La Cour européenne des droits de l'Homme (CEDH) a été saisie de deux requêtes contre la Suisse, déposées par des activistes véganes. Ces derniers se plaignent de ne pas avoir reçu des repas conformes à leurs convictions durant leurs séjours en prison, respectivement en hôpital psychiatrique.
Le premier recourant avait été détenu en préventive à Champ-Dollon durant 11 mois à la suite du caillassage de plusieurs boucheries genevoises. La direction de la prison avait refusé de lui servir des repas vegans en dépit de ses demandes répétées. Son recours a été déclaré irrecevable par le Tribunal fédéral en juin 2020.
Le second militant, qui a séjourné à l'hôpital psychiatrique de Cery, dépendant du CHUV, s'est joint en 2022 à la première requête déposée en 2020.
Selon un juriste impliqué dans la préparation de la requête envoyée à Strasbourg et contacté par watson, qui préfère garder l'anonymat, «la position philosophique» du détenu doit être «protégée par le droit à la liberté de conscience».
En l'occurence: selon cette logique, la prison doit fournir des repas végans à toute personne qui définit cette prise de position philosophique comme une croyance, comme un musulman qui ne mangerait pas de porc.

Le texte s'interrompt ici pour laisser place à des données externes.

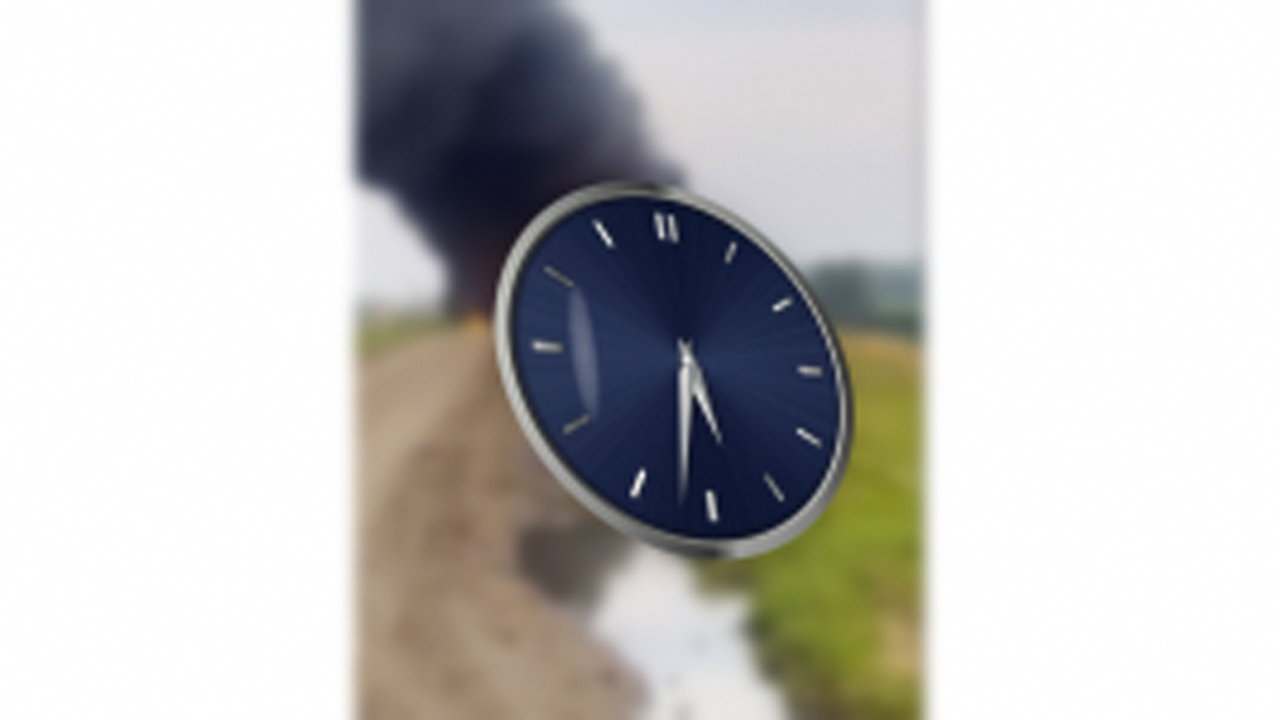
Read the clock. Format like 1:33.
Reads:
5:32
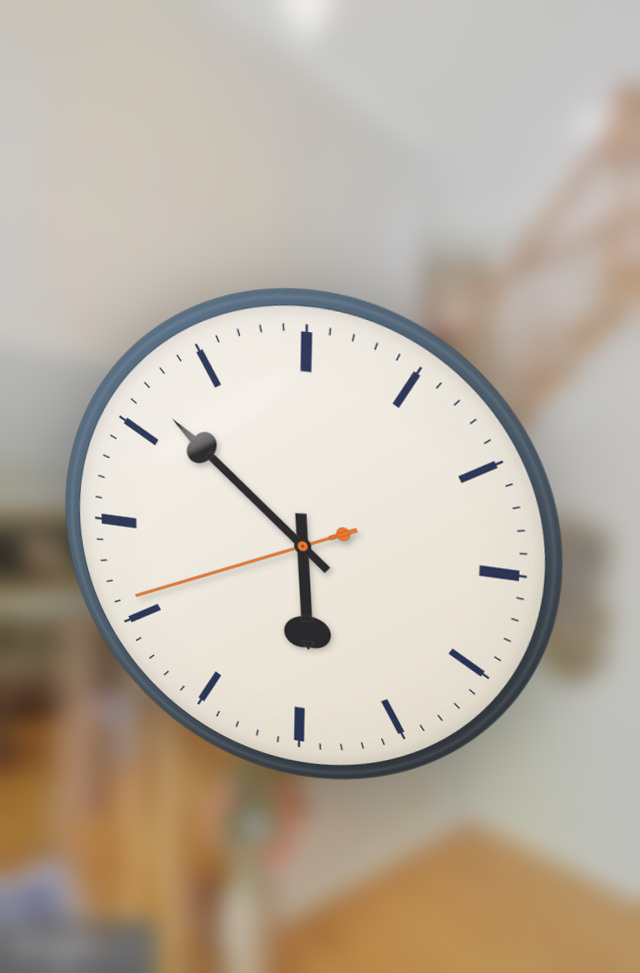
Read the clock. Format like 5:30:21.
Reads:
5:51:41
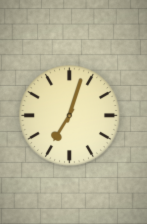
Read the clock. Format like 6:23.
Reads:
7:03
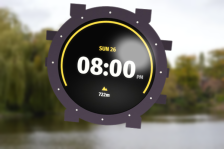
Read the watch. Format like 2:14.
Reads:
8:00
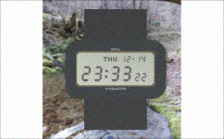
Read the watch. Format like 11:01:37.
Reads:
23:33:22
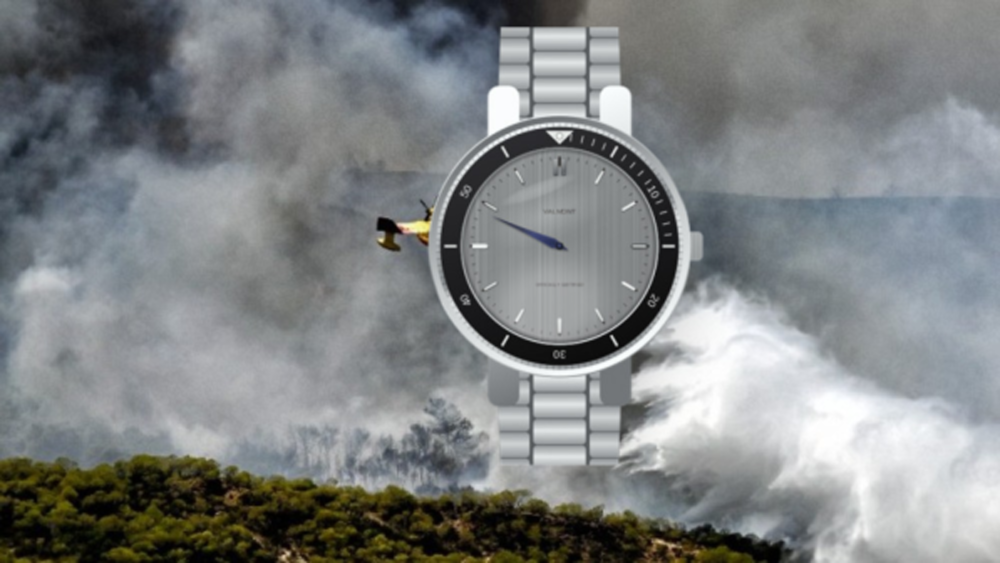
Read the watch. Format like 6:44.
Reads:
9:49
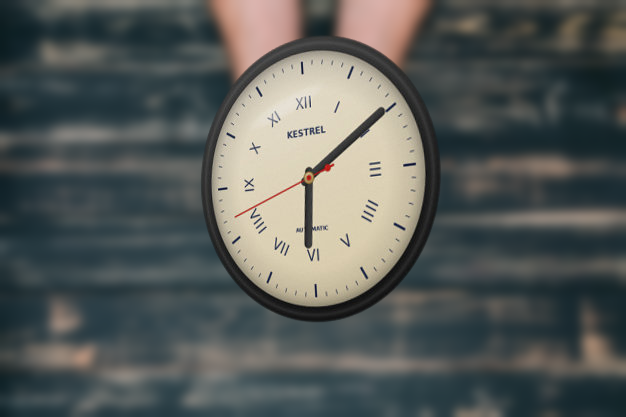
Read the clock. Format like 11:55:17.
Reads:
6:09:42
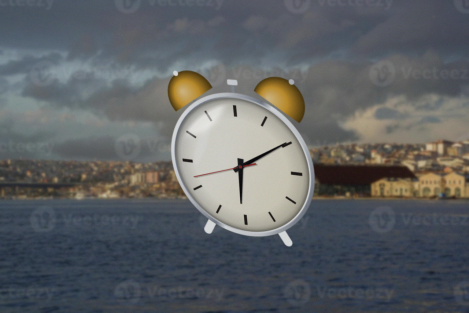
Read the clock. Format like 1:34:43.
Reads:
6:09:42
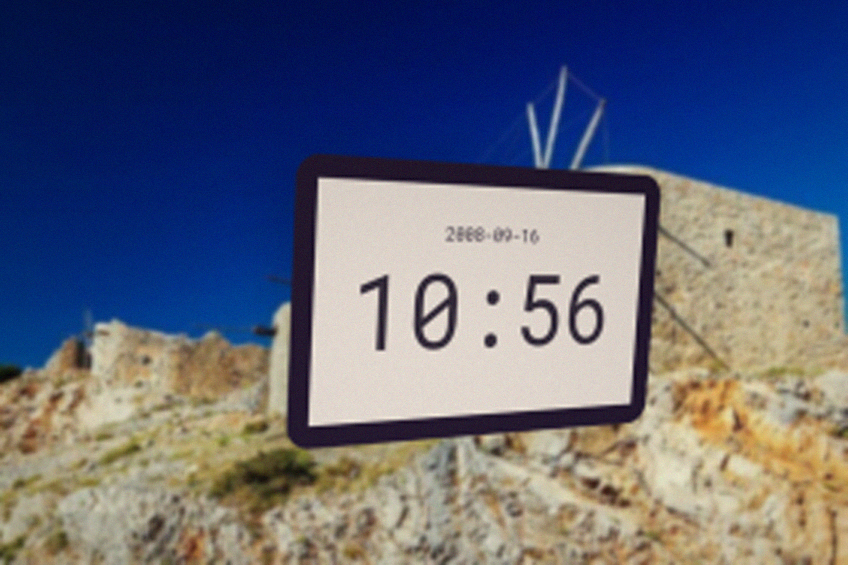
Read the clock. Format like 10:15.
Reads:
10:56
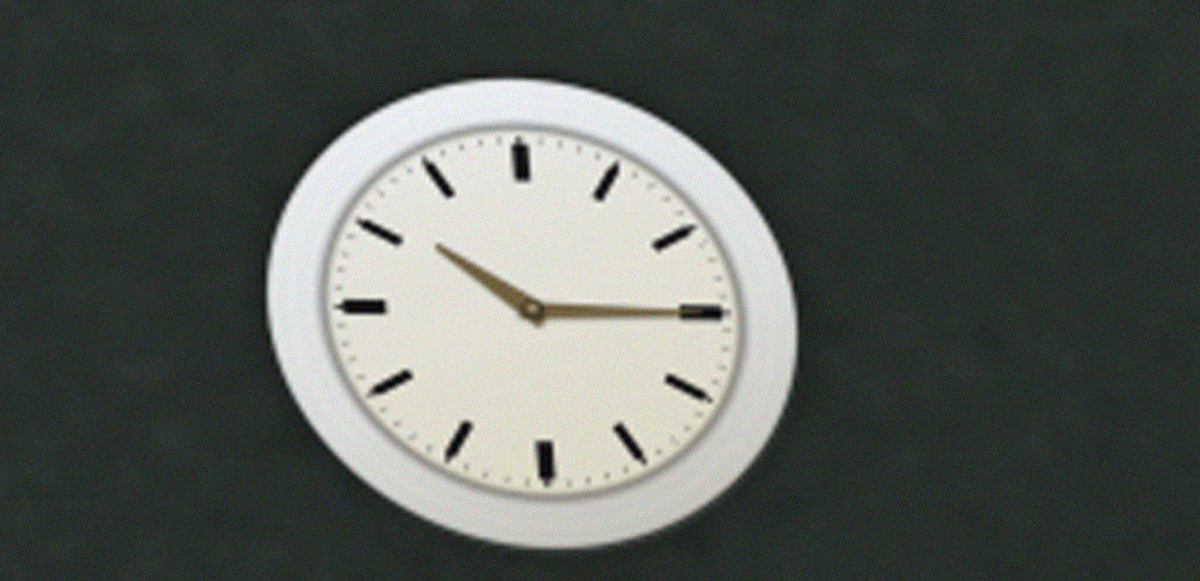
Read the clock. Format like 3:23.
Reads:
10:15
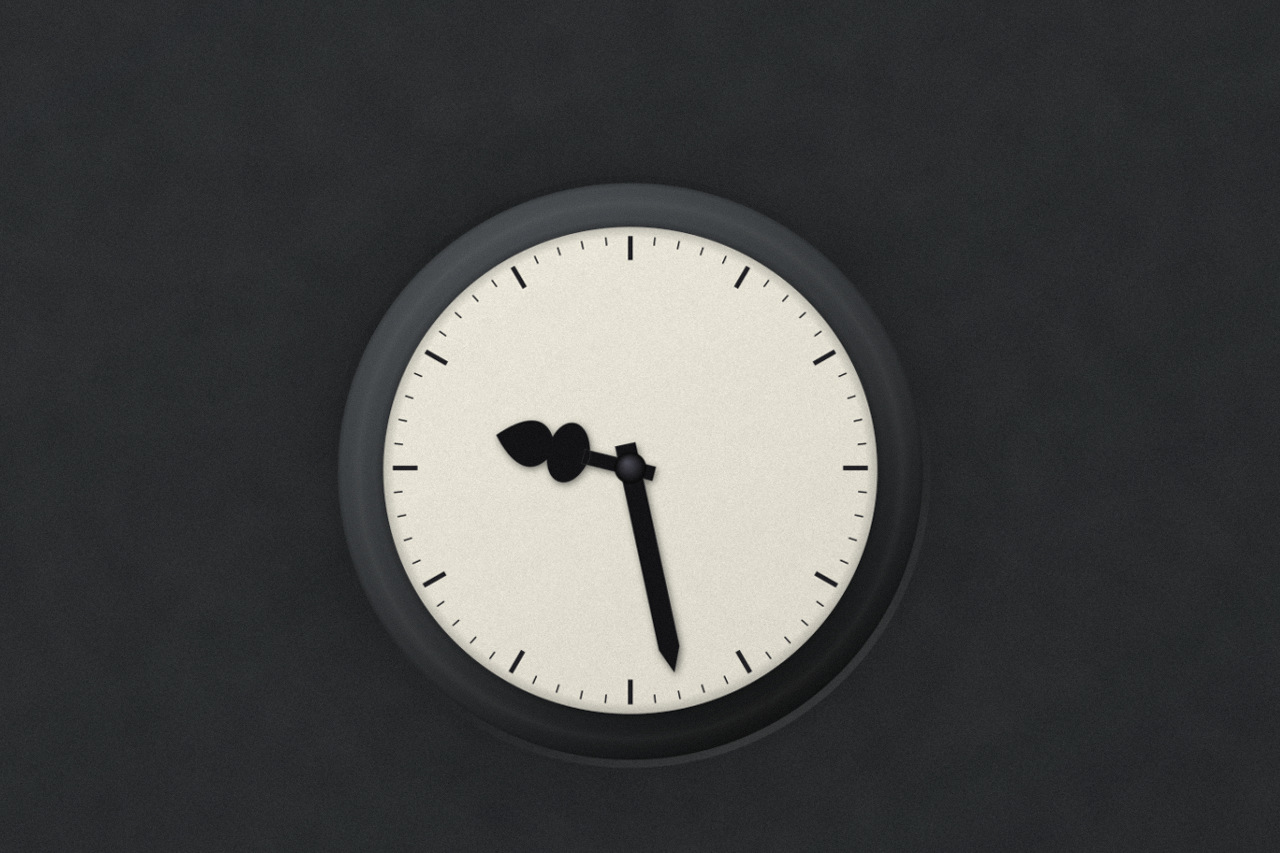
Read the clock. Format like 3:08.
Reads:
9:28
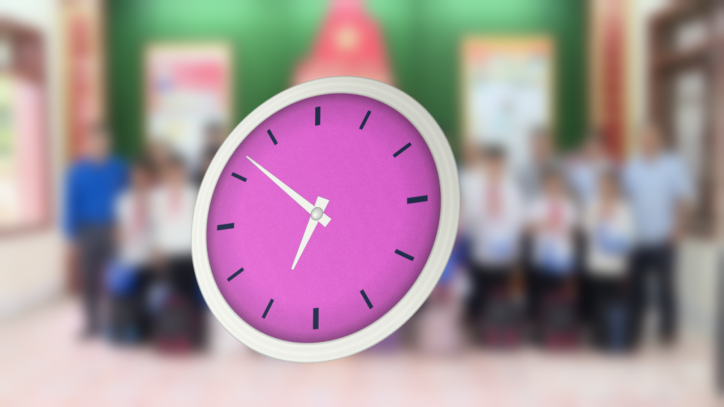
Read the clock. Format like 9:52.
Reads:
6:52
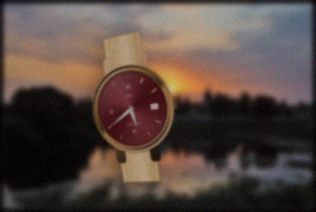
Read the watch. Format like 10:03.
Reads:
5:40
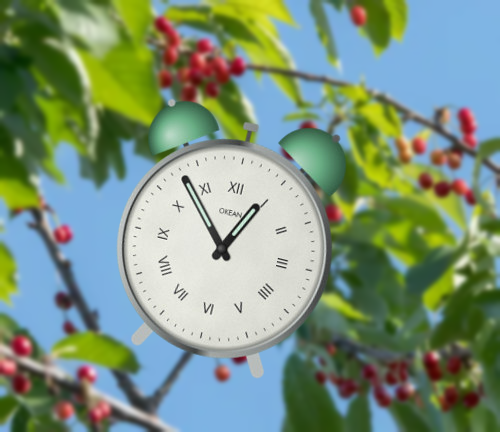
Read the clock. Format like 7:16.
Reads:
12:53
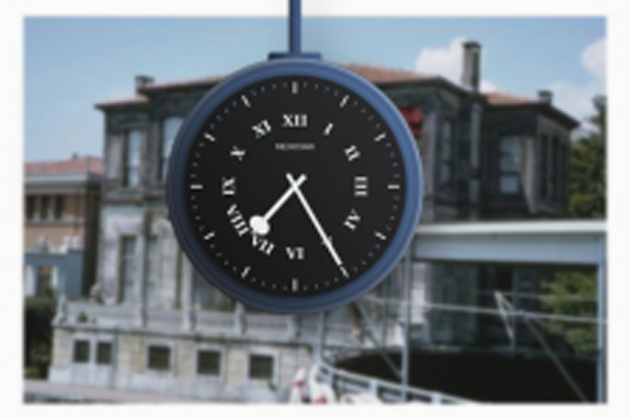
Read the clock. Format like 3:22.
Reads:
7:25
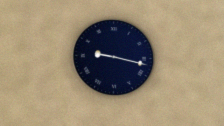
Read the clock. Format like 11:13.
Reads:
9:17
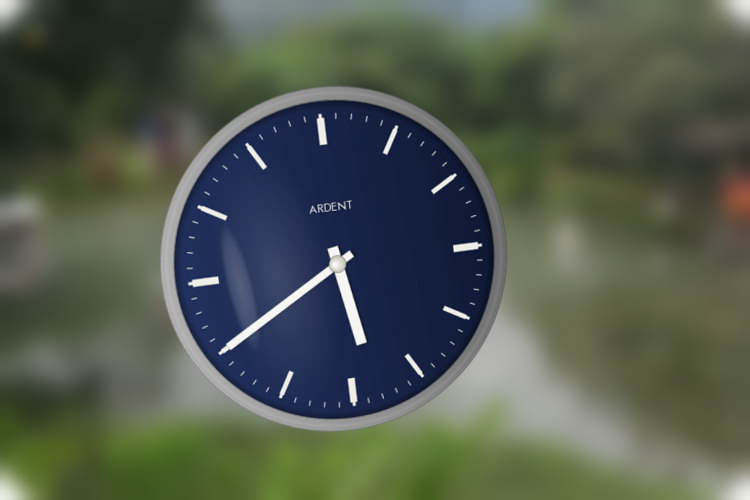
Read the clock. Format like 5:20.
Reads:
5:40
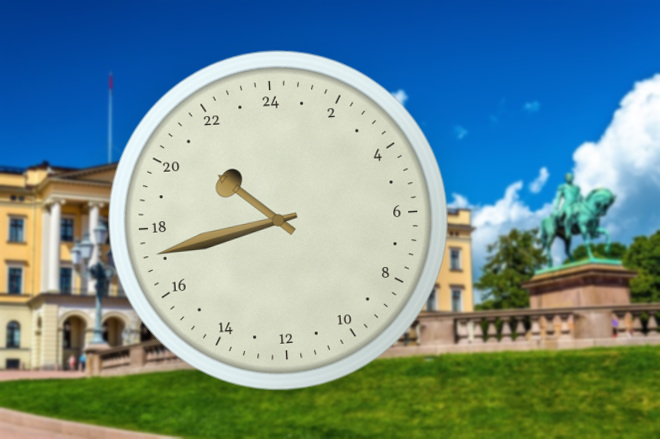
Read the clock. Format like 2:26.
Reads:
20:43
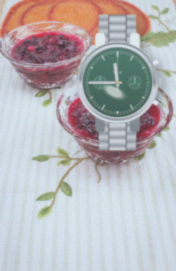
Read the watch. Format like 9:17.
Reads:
11:45
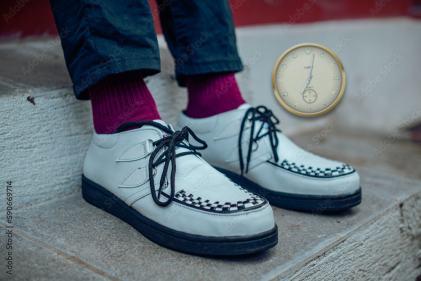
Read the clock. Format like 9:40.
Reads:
7:02
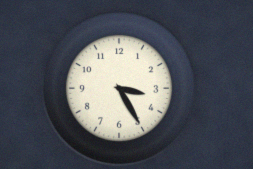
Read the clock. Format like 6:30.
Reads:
3:25
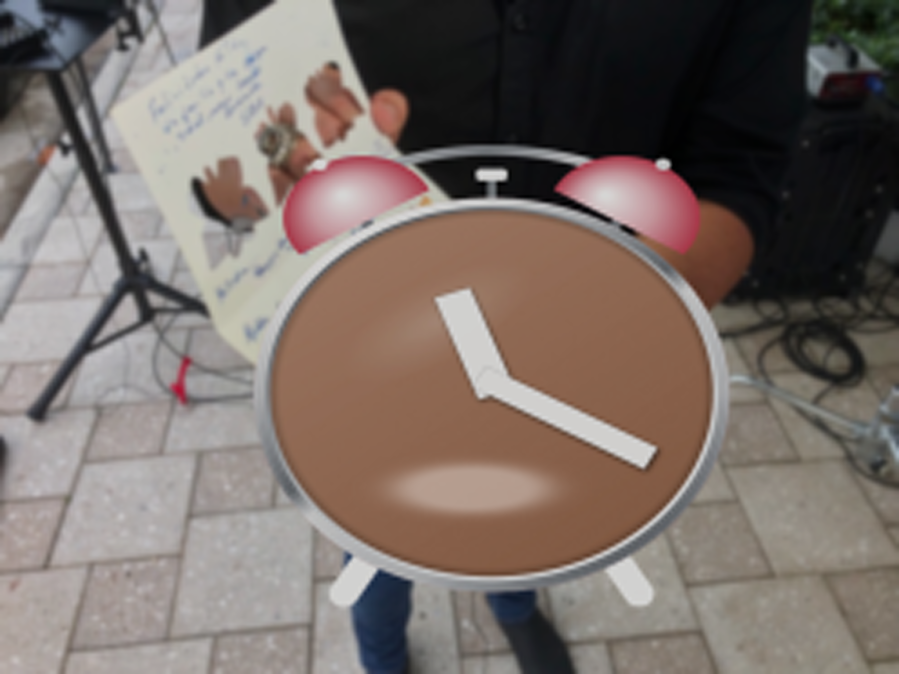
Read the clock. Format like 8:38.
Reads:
11:20
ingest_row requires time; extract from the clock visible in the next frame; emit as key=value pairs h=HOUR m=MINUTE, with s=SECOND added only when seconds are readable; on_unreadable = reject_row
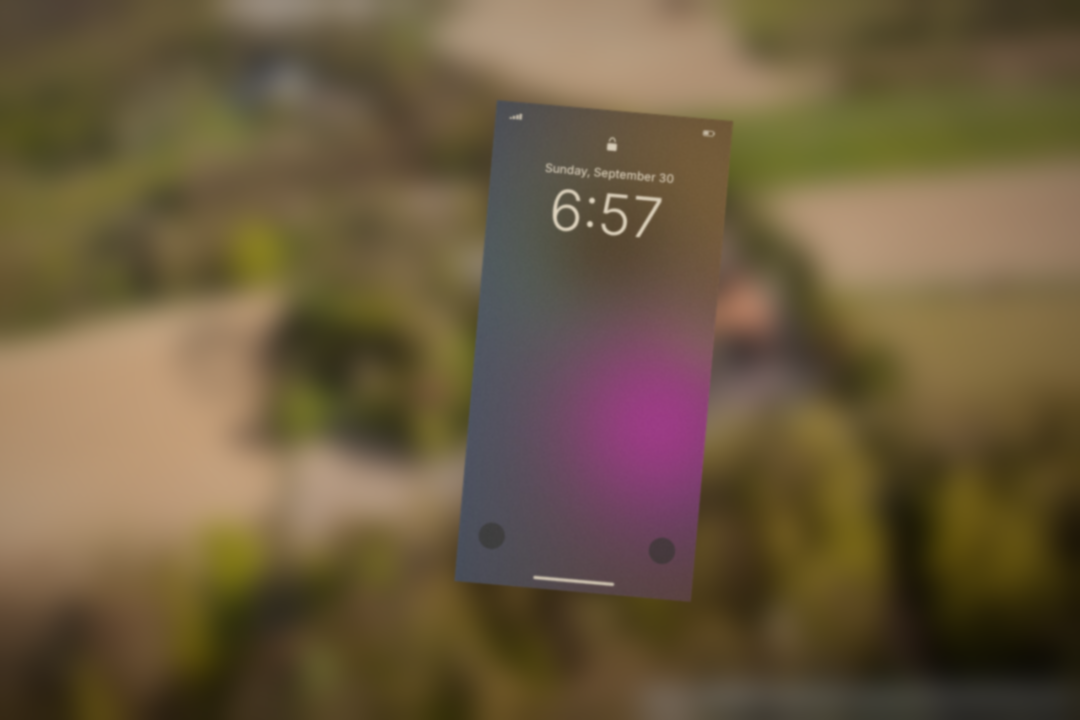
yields h=6 m=57
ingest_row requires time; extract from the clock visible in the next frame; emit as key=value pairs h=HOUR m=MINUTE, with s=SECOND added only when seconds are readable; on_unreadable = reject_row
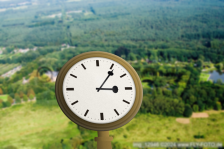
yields h=3 m=6
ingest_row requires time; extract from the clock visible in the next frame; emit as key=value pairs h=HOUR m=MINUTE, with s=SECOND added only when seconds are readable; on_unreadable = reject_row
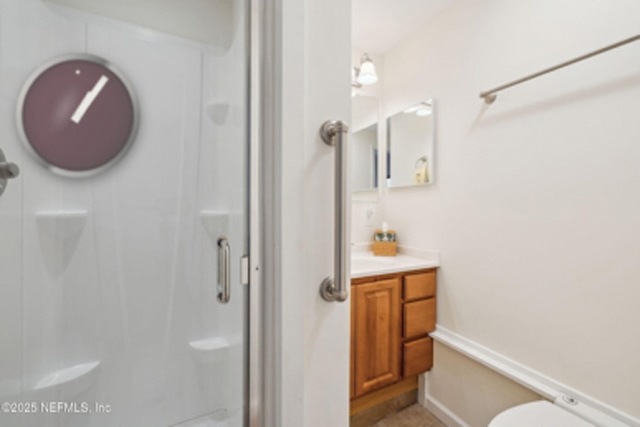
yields h=1 m=6
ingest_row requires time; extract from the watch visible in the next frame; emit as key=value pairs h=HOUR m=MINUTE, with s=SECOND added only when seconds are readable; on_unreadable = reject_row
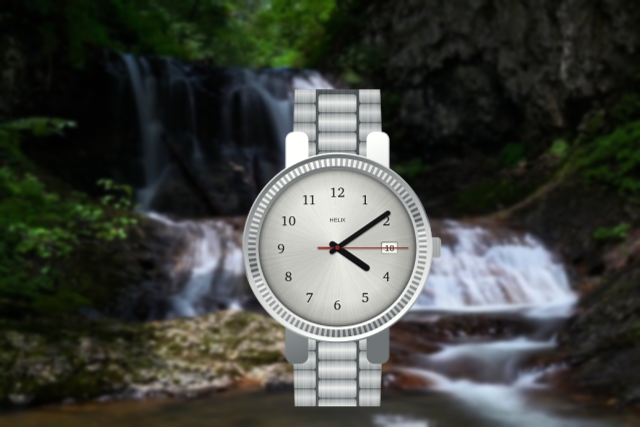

Selon le Guardian, qui a eu vent de l'affaire, la prison avait bien fourni au détenu concerné des repas sans viande, mais composés de salade, de riz et de pains à hamburger. Autrement dit, la nourriture restante à disposition qui ne contenait pas de viande. Pour notre juriste, le but était clair:
Selon le Guardian, l'homme a fini par développer des troubles intestinaux, notamment de la constipation, des hémorroïdes et une déficience en fer. Il a toutefois aussi refusé de prendre les traitements à base de vitamine B12 proposée par la prison parce qu'ils étaient d'origine animale. Le bras de fer a alors commencé.
Car si dans l'inconscient collectif, la prison est synonyme de pénitence ascète et austère où les caprices sont défendus, la loi est différente. Selon le juriste contacté, cela ne correspond pas à ce qui est garanti par l'article 9 de la Convention européenne des droits de l'homme.
Aux oubliettes donc, l'envoi expéditif de pain sec et d'eau, ou la tentation de ne nourrir le détenu que de pâtes aux tomates ou tartines de confiture.
Mais la problématique ne concerne pas que les prisons. La deuxième personne liée au recours s'est vue, elle, refuser un régime vegan dans un hôpital psychiatrique.
Pour notre juriste, le problème se retrouve d'ailleurs partout au CHUV, qui «échoue à fournir un repas équilibré vegan à ceux qui le demandent, au contraire des végétariens».
Les deux requêtes ont été prises en considération à fin septembre 2022 par la Cour européenne des droits de l'Homme à Strasbourg. Cette dernière a maintenant imparti un délai aux parties afin qu'elles argumentent sur d'éventuelles violations de la Convention.
Une admission du recours à Strasbourg pourrait aboutir à la reconnaissance du véganisme comme une conviction de nature éthique.
Si c'est le cas, selon le Guardian, près de 700 millions de personnes sont concernées au sein de 46 pays, y compris des non-européens présents au Conseil de l'Europe (Arménie, Turquie).